Multiple stage mass spectrometry can be used to systematically fragment analytes to generate more structurally relevant fragment ion information. This approach can be used to generate a so-called "spectral tree" to support the annotation of unknown compounds. Here, we report a novel structure-based flavonoid profiling workflow for the detection and identification of unknown flavonoids in fruit and vegetable juices. The method uses comprehensive fragment ion information generated from higher-energy collisional dissociation (HCD) and collisional induced dissociation (CID) Fourier transform (FT) MS2, as well as higher order CID-FT-MSn, for rapid flavonoid annotation. We demonstrate this workflow for the annotation of flavonoid glycoconjugates, although the approach may be applied to other transformation products of secondary metabolism.


Sample Preparation

Three commercially available fruit and vegetable juice samples (kale juice; berries juice mixture, consisting of apple, orange, cherry, peach, mango strawberry, and blackberry juices; and a "red" juice mixture, consisting of apple, strawberry, banana, beet, and raspberry juices) were analyzed in this study. Each juice sample was filtered and diluted two-fold with methanol prior to analysis.

UHPLC Conditions

Separations were performed on a Thermo Scientific Vanquish ultrahigh-pressure liquid chromatography (UHPLC) system. The gradient was as follows: 0.5% to 10% B in 1 min, 10 to 30% B in 9 min, 30 to 50% B in 8 min, 50 to 99% B in 4 min, hold at 99% B for 3 min, 99 to 0.5% B in 4.99 min. Mobile phase A was water with 0.1% formic acid, and mobile phase B was methanol with 0.1% formic acid, operating at a flow rate of 200 µL/min. A Thermo Scientific Hypersil Gold (2.1 × 150 mm, 1.9 µm) column, operating at 45 °C, was employed. Each sample (2 µL injection volume) was analyzed in triplicate.
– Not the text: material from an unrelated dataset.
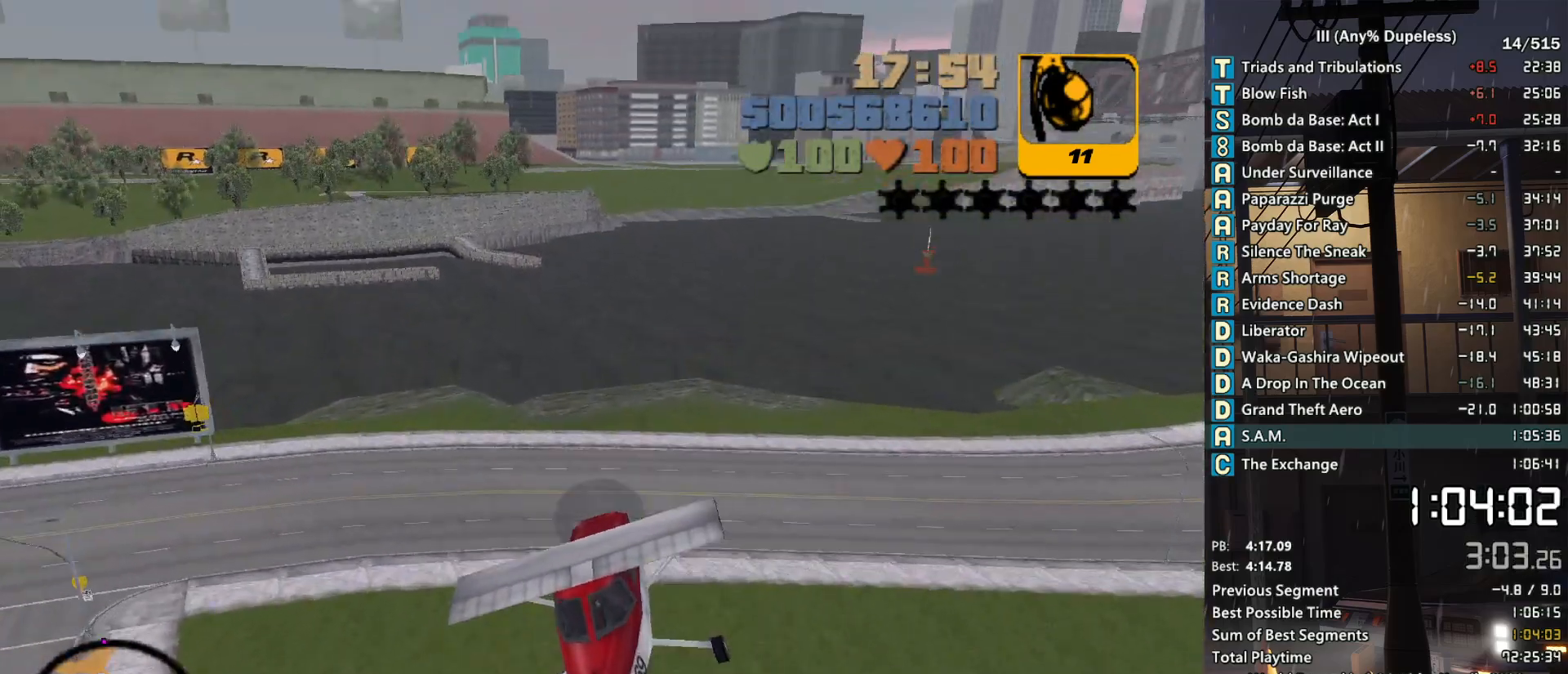
{"keys": [], "mouse": [], "events": [[16, "down", "up"], [166, "down", "down"], [216, "down", "up"], [350, "down", "down"], [450, "down", "up"]]}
MS Conditions and Spectral Tree Approach

MS data were collected on a Thermo Scientific Orbitrap ID-X Tribrid mass spectrometer using electrospray ionization (ESI). A default acquisition template was used to collect the maximum amount of MSn spectral tree data to enable the structure annotation of unknown flavonoid compounds. A short cycle time of 1.2 s was chosen to permit sufficient MS scan points across each peak for precise quantitation, while delivering high resolution spectral data. Because HCD MS2 provides sufficient fragment ions for structure annotation when the flavonoid compounds do not have glycol modifications, only HCD MS2 data were collected for precursor ions in the mass range 150–420 m/z. For precursor ions in the mass range 420–1200 m/z, glycol modifications were anticipated, and product ion-dependent MSn method was employed. This approach involved a high-resolution accurate mass (HRAM) full MS scan, followed by CID MS2 scans. Product ions generated from each MS2 scan were monitored by the mass spectrometer, and an MS3 scan was triggered if one or more predefined neutral sugar losses were detected. An additional MS4 scan was triggered if predefined neutral sugar losses were detected from the MS3 scan. The product ion dependent method and predefined neutral sugar loss scheme are shown in Figure 1.
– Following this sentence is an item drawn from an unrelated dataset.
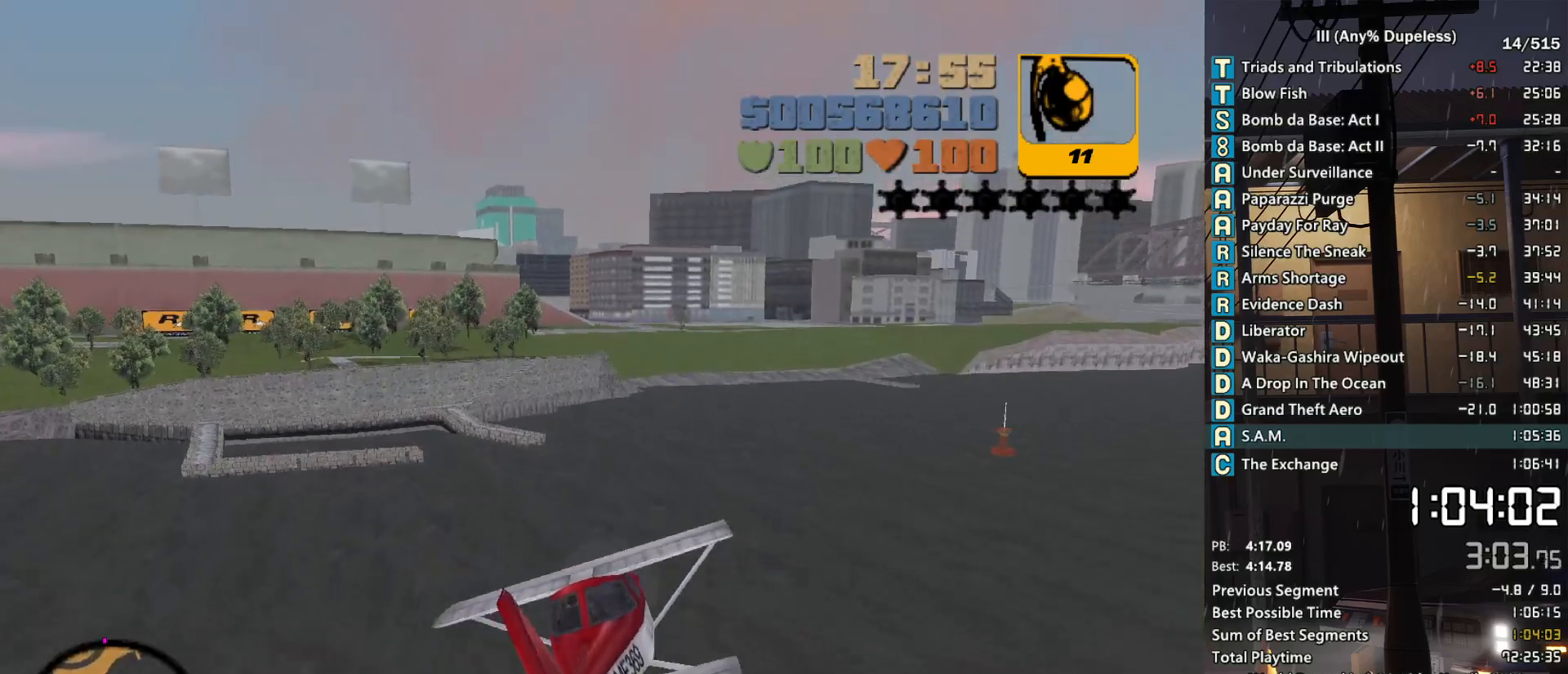
{"keys": [], "mouse": [], "events": [[83, "down", "down"], [183, "down", "up"], [316, "down", "down"], [366, "down", "up"]]}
Figure 1: Flowchart visualizing the intelligent, automated product ion-dependent MSn method, and table detailing the targeted sugar neutral loss scheme.

Data Analysis

The collected MSn spectral tree data were initially processed using Thermo Scientific Mass Frontier 8.0 software to determine which compounds included the basic flavonoid structure. Detected flavonoid-related compounds were subsequently annotated using a flavonoid structure database and structural ranking tools within the Thermo Scientific Compound Discoverer 3.0 software.
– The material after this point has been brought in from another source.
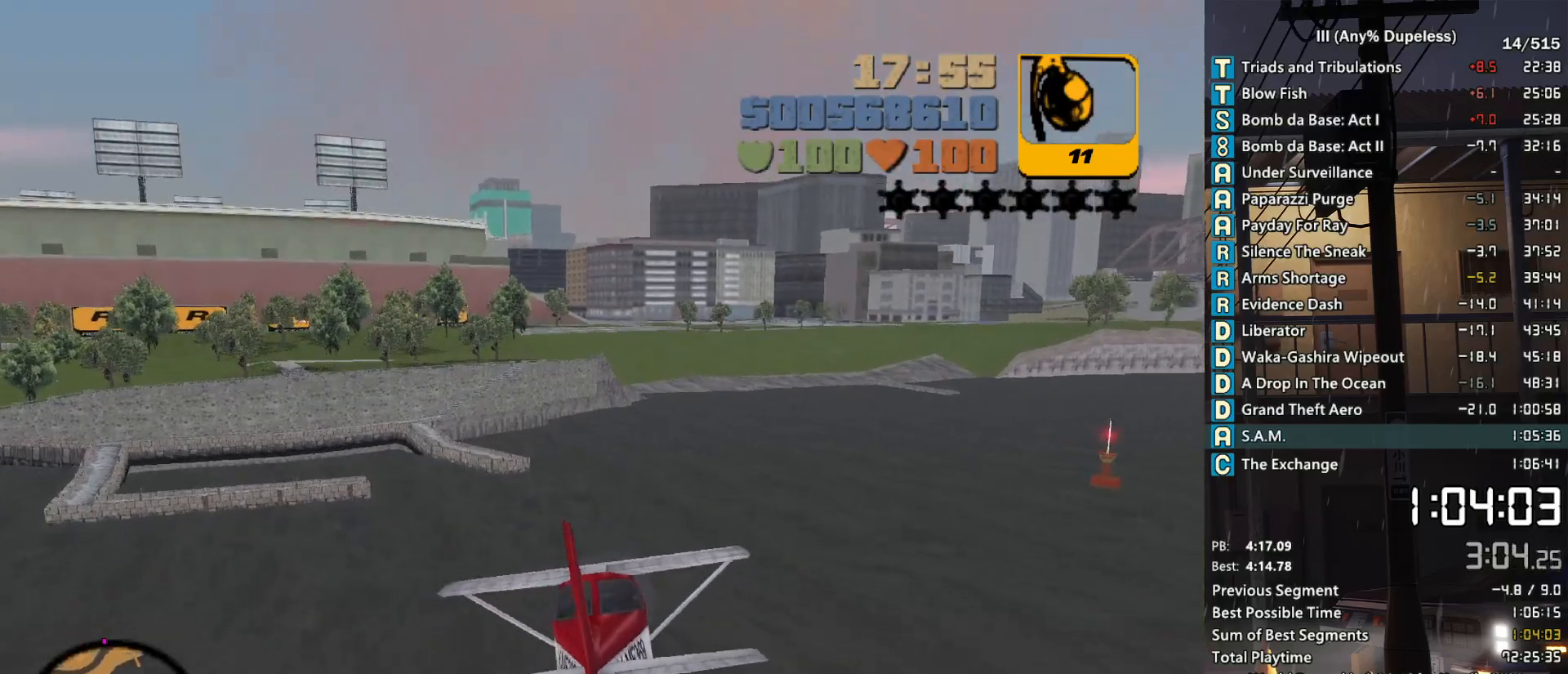
{"keys": [], "mouse": [], "events": [[50, "down", "down"], [100, "down", "up"], [283, "down", "down"], [383, "down", "up"]]}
The MSn approach described in the experimental section was used to systematically fragment flavonoids, generating spectral trees. A representative MS3 spectral tree, generated from an unknown compound detected in the kale juice sample, is shown in Figure 2. The MS2 spectrum for the precursor ion at m/z 641.1720 did not return an exact match against the cloud-based mass spectral database (mzCloud) spectral library (Figure 2a). However, fragmenting the MS2 product ion present at m/z 317.0657 resulted in the detection of more structurally relevant fragment ions, which matched with the reference flavonoid isohamnetin (Figure 2b). Thanks to this confident substructure match using MS3 spectral data, we established that part of the structure of the unknown compound had the same structure as the reference, confirming that this unknown compound belongs to the same flavonoid class.

Figure 2: (a) MS2 and (b) MS3 spectral trees for an unknown compound (M + H: 641.1720) detected in the kale juice sample.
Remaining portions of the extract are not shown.